(Saved entries)
****************************************

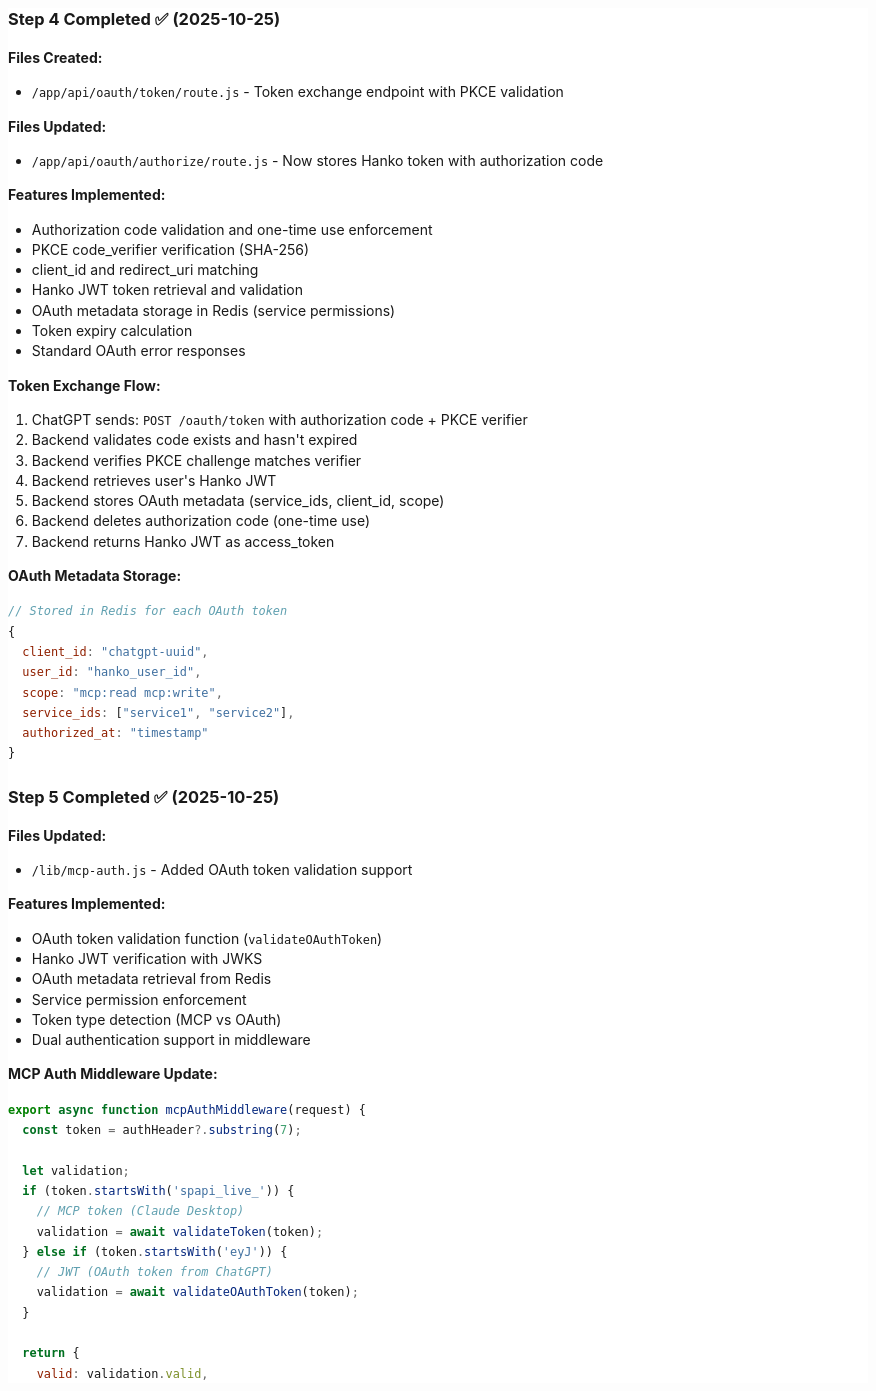 ### Step 4 Completed ✅ (2025-10-25)

**Files Created:**
- `/app/api/oauth/token/route.js` - Token exchange endpoint with PKCE validation

**Files Updated:**
- `/app/api/oauth/authorize/route.js` - Now stores Hanko token with authorization code

**Features Implemented:**
- Authorization code validation and one-time use enforcement
- PKCE code_verifier verification (SHA-256)
- client_id and redirect_uri matching
- Hanko JWT token retrieval and validation
- OAuth metadata storage in Redis (service permissions)
- Token expiry calculation
- Standard OAuth error responses

**Token Exchange Flow:**
1. ChatGPT sends: `POST /oauth/token` with authorization code + PKCE verifier
2. Backend validates code exists and hasn't expired
3. Backend verifies PKCE challenge matches verifier
4. Backend retrieves user's Hanko JWT
5. Backend stores OAuth metadata (service_ids, client_id, scope)
6. Backend deletes authorization code (one-time use)
7. Backend returns Hanko JWT as access_token

**OAuth Metadata Storage:**
```javascript
// Stored in Redis for each OAuth token
{
  client_id: "chatgpt-uuid",
  user_id: "hanko_user_id",
  scope: "mcp:read mcp:write",
  service_ids: ["service1", "service2"],
  authorized_at: "timestamp"
}
```

### Step 5 Completed ✅ (2025-10-25)

**Files Updated:**
- `/lib/mcp-auth.js` - Added OAuth token validation support

**Features Implemented:**
- OAuth token validation function (`validateOAuthToken`)
- Hanko JWT verification with JWKS
- OAuth metadata retrieval from Redis
- Service permission enforcement
- Token type detection (MCP vs OAuth)
- Dual authentication support in middleware

**MCP Auth Middleware Update:**
```javascript
export async function mcpAuthMiddleware(request) {
  const token = authHeader?.substring(7);

  let validation;
  if (token.startsWith('spapi_live_')) {
    // MCP token (Claude Desktop)
    validation = await validateToken(token);
  } else if (token.startsWith('eyJ')) {
    // JWT (OAuth token from ChatGPT)
    validation = await validateOAuthToken(token);
  }

  return {
    valid: validation.valid,
```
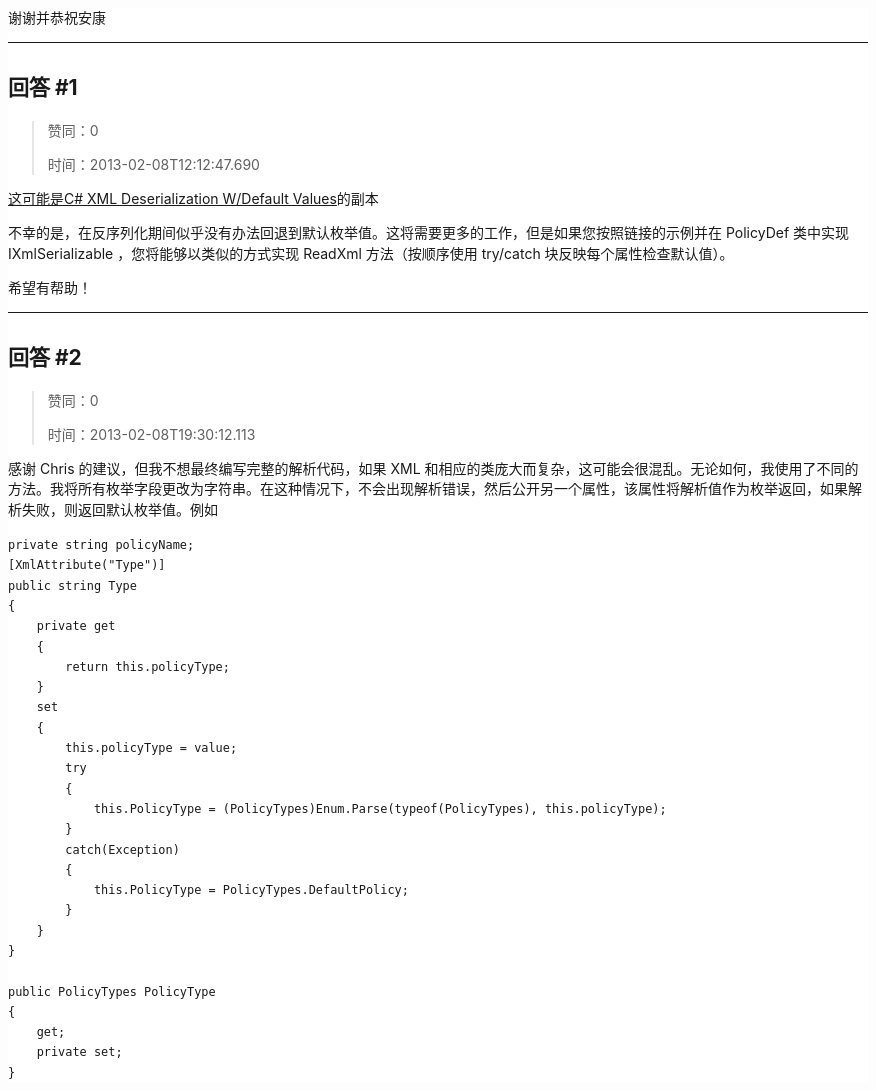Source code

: 谢谢并恭祝安康

* * *

## 回答 #1

> 赞同：0
> 
> 时间：2013-02-08T12:12:47.690

[这可能是C# XML Deserialization W/Default Values](https://stackoverflow.com/questions/1969901/c-sharp-xml-deserialization-w-default-values)的副本

不幸的是，在反序列化期间似乎没有办法回退到默认枚举值。这将需要更多的工作，但是如果您按照链接的示例并在 PolicyDef 类中实现 IXmlSerializable ，您将能够以类似的方式实现 ReadXml 方法（按顺序使用 try/catch 块反映每个属性检查默认值）。

希望有帮助！

* * *

## 回答 #2

> 赞同：0
> 
> 时间：2013-02-08T19:30:12.113

感谢 Chris 的建议，但我不想最终编写完整的解析代码，如果 XML 和相应的类庞大而复杂，这可能会很混乱。无论如何，我使用了不同的方法。我将所有枚举字段更改为字符串。在这种情况下，不会出现解析错误，然后公开另一个属性，该属性将解析值作为枚举返回，如果解析失败，则返回默认枚举值。例如

```
private string policyName;
[XmlAttribute("Type")]
public string Type
{
    private get
    {
        return this.policyType;
    }
    set
    {
        this.policyType = value;
        try
        {
            this.PolicyType = (PolicyTypes)Enum.Parse(typeof(PolicyTypes), this.policyType);
        }
        catch(Exception)
        {
            this.PolicyType = PolicyTypes.DefaultPolicy;
        }
    }
}

public PolicyTypes PolicyType
{
    get;
    private set;
} 
```
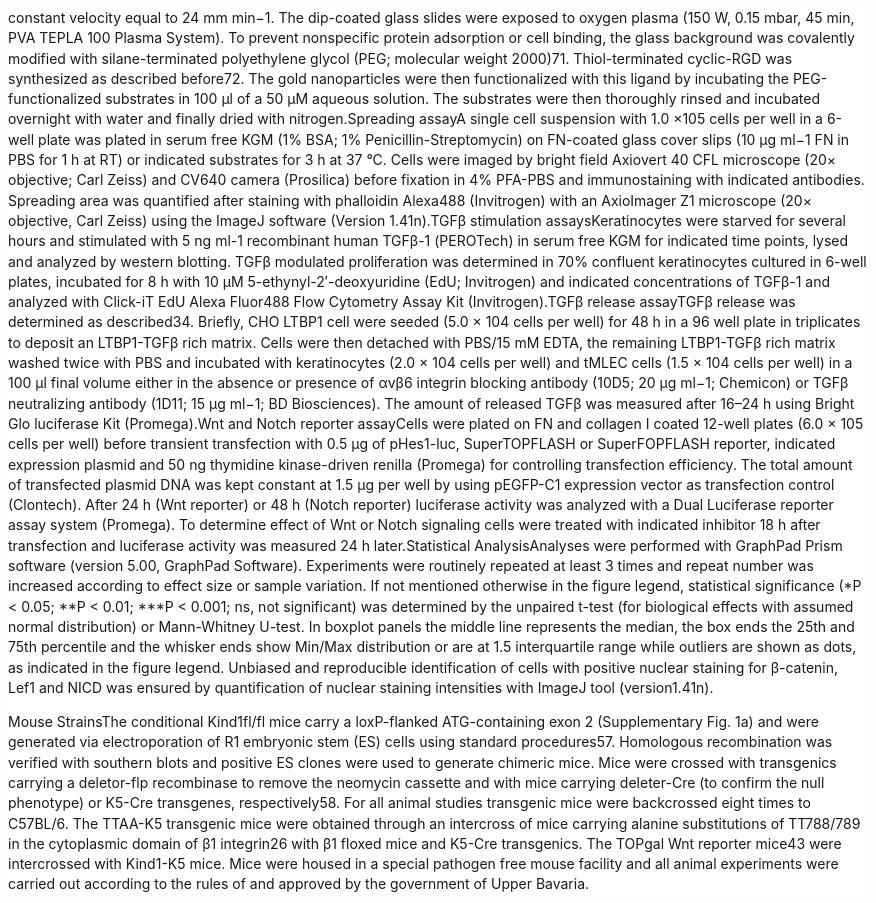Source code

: constant velocity equal to 24 mm min−1. The dip-coated glass slides were exposed to oxygen plasma (150 W, 0.15 mbar, 45 min, PVA TEPLA 100 Plasma System). To prevent nonspecific protein adsorption or cell binding, the glass background was covalently modified with silane-terminated polyethylene glycol (PEG; molecular weight 2000)71. Thiol-terminated cyclic-RGD was synthesized as described before72. The gold nanoparticles were then functionalized with this ligand by incubating the PEG-functionalized substrates in 100 μl of a 50 μM aqueous solution. The substrates were then thoroughly rinsed and incubated overnight with water and finally dried with nitrogen.Spreading assayA single cell suspension with 1.0 ×105 cells per well in a 6-well plate was plated in serum free KGM (1% BSA; 1% Penicillin-Streptomycin) on FN-coated glass cover slips (10 μg ml−1 FN in PBS for 1 h at RT) or indicated substrates for 3 h at 37 °C. Cells were imaged by bright field Axiovert 40 CFL microscope (20× objective; Carl Zeiss) and CV640 camera (Prosilica) before fixation in 4% PFA-PBS and immunostaining with indicated antibodies. Spreading area was quantified after staining with phalloidin Alexa488 (Invitrogen) with an AxioImager Z1 microscope (20× objective, Carl Zeiss) using the ImageJ software (Version 1.41n).TGFβ stimulation assaysKeratinocytes were starved for several hours and stimulated with 5 ng ml-1 recombinant human TGFβ-1 (PEROTech) in serum free KGM for indicated time points, lysed and analyzed by western blotting. TGFβ modulated proliferation was determined in 70% confluent keratinocytes cultured in 6-well plates, incubated for 8 h with 10 μM 5-ethynyl-2′-deoxyuridine (EdU; Invitrogen) and indicated concentrations of TGFβ-1 and analyzed with Click-iT EdU Alexa Fluor488 Flow Cytometry Assay Kit (Invitrogen).TGFβ release assayTGFβ release was determined as described34. Briefly, CHO LTBP1 cell were seeded (5.0 × 104 cells per well) for 48 h in a 96 well plate in triplicates to deposit an LTBP1-TGFβ rich matrix. Cells were then detached with PBS/15 mM EDTA, the remaining LTBP1-TGFβ rich matrix washed twice with PBS and incubated with keratinocytes (2.0 × 104 cells per well) and tMLEC cells (1.5 × 104 cells per well) in a 100 μl final volume either in the absence or presence of αvβ6 integrin blocking antibody (10D5; 20 μg ml−1; Chemicon) or TGFβ neutralizing antibody (1D11; 15 μg ml−1; BD Biosciences). The amount of released TGFβ was measured after 16–24 h using Bright Glo luciferase Kit (Promega).Wnt and Notch reporter assayCells were plated on FN and collagen I coated 12-well plates (6.0 × 105 cells per well) before transient transfection with 0.5 μg of pHes1-luc, SuperTOPFLASH or SuperFOPFLASH reporter, indicated expression plasmid and 50 ng thymidine kinase-driven renilla (Promega) for controlling transfection efficiency. The total amount of transfected plasmid DNA was kept constant at 1.5 μg per well by using pEGFP-C1 expression vector as transfection control (Clontech). After 24 h (Wnt reporter) or 48 h (Notch reporter) luciferase activity was analyzed with a Dual Luciferase reporter assay system (Promega). To determine effect of Wnt or Notch signaling cells were treated with indicated inhibitor 18 h after transfection and luciferase activity was measured 24 h later.Statistical AnalysisAnalyses were performed with GraphPad Prism software (version 5.00, GraphPad Software). Experiments were routinely repeated at least 3 times and repeat number was increased according to effect size or sample variation. If not mentioned otherwise in the figure legend, statistical significance (*P < 0.05; **P < 0.01; ***P < 0.001; ns, not significant) was determined by the unpaired t-test (for biological effects with assumed normal distribution) or Mann-Whitney U-test. In boxplot panels the middle line represents the median, the box ends the 25th and 75th percentile and the whisker ends show Min/Max distribution or are at 1.5 interquartile range while outliers are shown as dots, as indicated in the figure legend. Unbiased and reproducible identification of cells with positive nuclear staining for β-catenin, Lef1 and NICD was ensured by quantification of nuclear staining intensities with ImageJ tool (version1.41n).

Mouse StrainsThe conditional Kind1fl/fl mice carry a loxP-flanked ATG-containing exon 2 (Supplementary Fig. 1a) and were generated via electroporation of R1 embryonic stem (ES) cells using standard procedures57. Homologous recombination was verified with southern blots and positive ES clones were used to generate chimeric mice. Mice were crossed with transgenics carrying a deletor-flp recombinase to remove the neomycin cassette and with mice carrying deleter-Cre (to confirm the null phenotype) or K5-Cre transgenes, respectively58. For all animal studies transgenic mice were backcrossed eight times to C57BL/6. The TTAA-K5 transgenic mice were obtained through an intercross of mice carrying alanine substitutions of TT788/789 in the cytoplasmic domain of β1 integrin26 with β1 floxed mice and K5-Cre transgenics. The TOPgal Wnt reporter mice43 were intercrossed with Kind1-K5 mice. Mice were housed in a special pathogen free mouse facility and all animal experiments were carried out according to the rules of and approved by the government of Upper Bavaria.
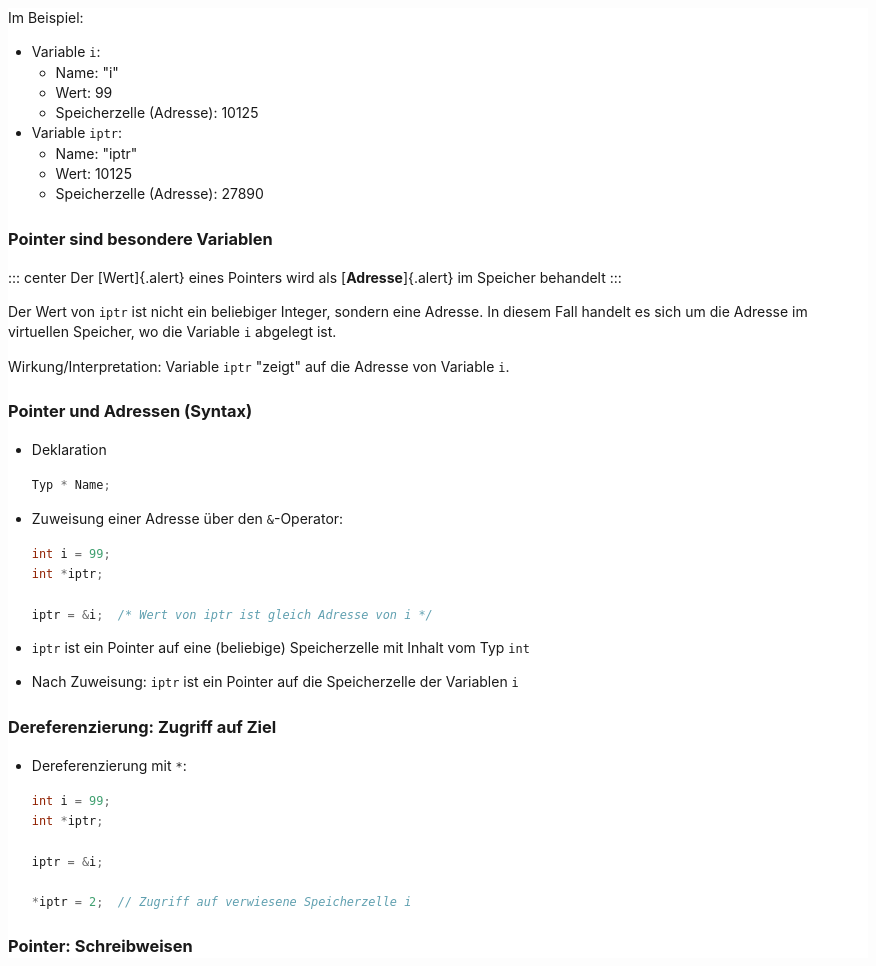 Im Beispiel:

-   Variable `i`:
    -   Name: "i"
    -   Wert: 99
    -   Speicherzelle (Adresse): 10125
-   Variable `iptr`:
    -   Name: "iptr"
    -   Wert: 10125
    -   Speicherzelle (Adresse): 27890

### Pointer sind besondere Variablen

::: center
Der [Wert]{.alert} eines Pointers wird als [**Adresse**]{.alert} im Speicher behandelt
:::

Der Wert von `iptr` ist nicht ein beliebiger Integer, sondern eine Adresse. In
diesem Fall handelt es sich um die Adresse im virtuellen Speicher, wo die
Variable `i` abgelegt ist.

Wirkung/Interpretation: Variable `iptr` "zeigt" auf die Adresse von Variable `i`.

### Pointer und Adressen (Syntax)

-   Deklaration

    ```c
    Typ * Name;
    ```

-   Zuweisung einer Adresse über den `&`-Operator:

    ```c
    int i = 99;
    int *iptr;

    iptr = &i;  /* Wert von iptr ist gleich Adresse von i */
    ```

-   `iptr` ist ein Pointer auf eine (beliebige) Speicherzelle mit Inhalt vom Typ `int`
-   Nach Zuweisung: `iptr` ist ein Pointer auf die Speicherzelle der Variablen `i`

### Dereferenzierung: Zugriff auf Ziel

-   Dereferenzierung mit `*`:

    ```c
    int i = 99;
    int *iptr;

    iptr = &i;

    *iptr = 2;  // Zugriff auf verwiesene Speicherzelle i
    ```

### Pointer: Schreibweisen
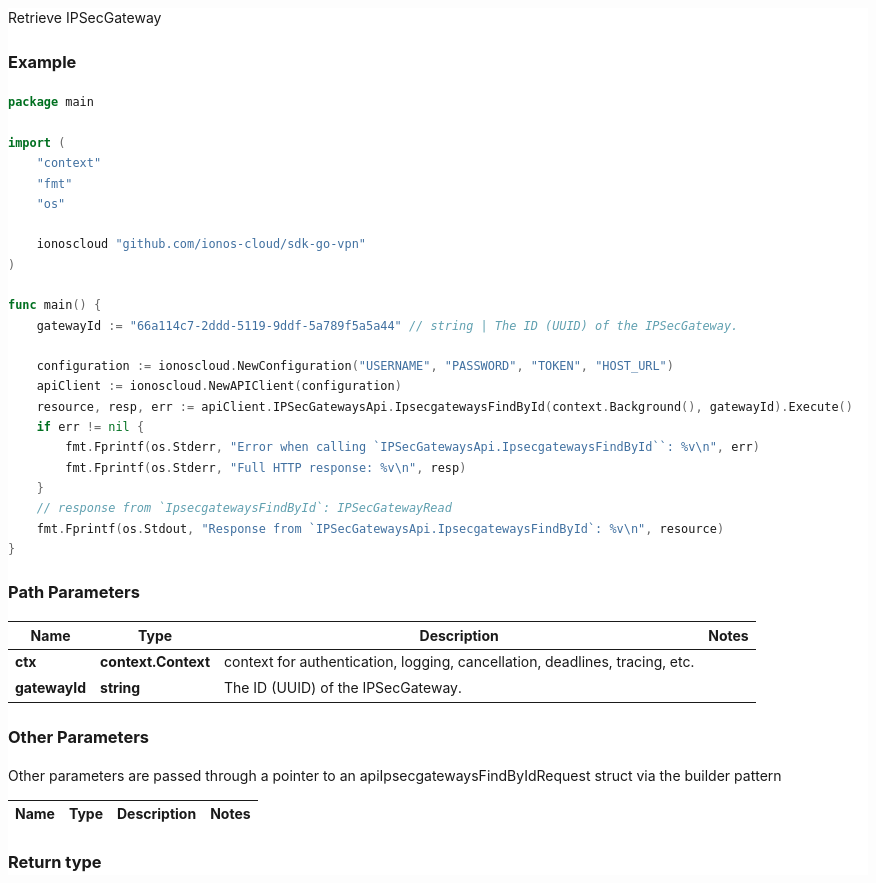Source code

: Retrieve IPSecGateway



### Example

```go
package main

import (
    "context"
    "fmt"
    "os"

    ionoscloud "github.com/ionos-cloud/sdk-go-vpn"
)

func main() {
    gatewayId := "66a114c7-2ddd-5119-9ddf-5a789f5a5a44" // string | The ID (UUID) of the IPSecGateway.

    configuration := ionoscloud.NewConfiguration("USERNAME", "PASSWORD", "TOKEN", "HOST_URL")
    apiClient := ionoscloud.NewAPIClient(configuration)
    resource, resp, err := apiClient.IPSecGatewaysApi.IpsecgatewaysFindById(context.Background(), gatewayId).Execute()
    if err != nil {
        fmt.Fprintf(os.Stderr, "Error when calling `IPSecGatewaysApi.IpsecgatewaysFindById``: %v\n", err)
        fmt.Fprintf(os.Stderr, "Full HTTP response: %v\n", resp)
    }
    // response from `IpsecgatewaysFindById`: IPSecGatewayRead
    fmt.Fprintf(os.Stdout, "Response from `IPSecGatewaysApi.IpsecgatewaysFindById`: %v\n", resource)
}
```

### Path Parameters


|Name | Type | Description  | Notes|
|------------- | ------------- | ------------- | -------------|
|**ctx** | **context.Context** | context for authentication, logging, cancellation, deadlines, tracing, etc.|
|**gatewayId** | **string** | The ID (UUID) of the IPSecGateway. | |

### Other Parameters

Other parameters are passed through a pointer to an apiIpsecgatewaysFindByIdRequest struct via the builder pattern


|Name | Type | Description  | Notes|
|------------- | ------------- | ------------- | -------------|

### Return type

****************************************

Select all lines with the word "Zugriff" from the entries above.

### Dereferenzierung: Zugriff auf Ziel
    *iptr = 2;  // Zugriff auf verwiesene Speicherzelle i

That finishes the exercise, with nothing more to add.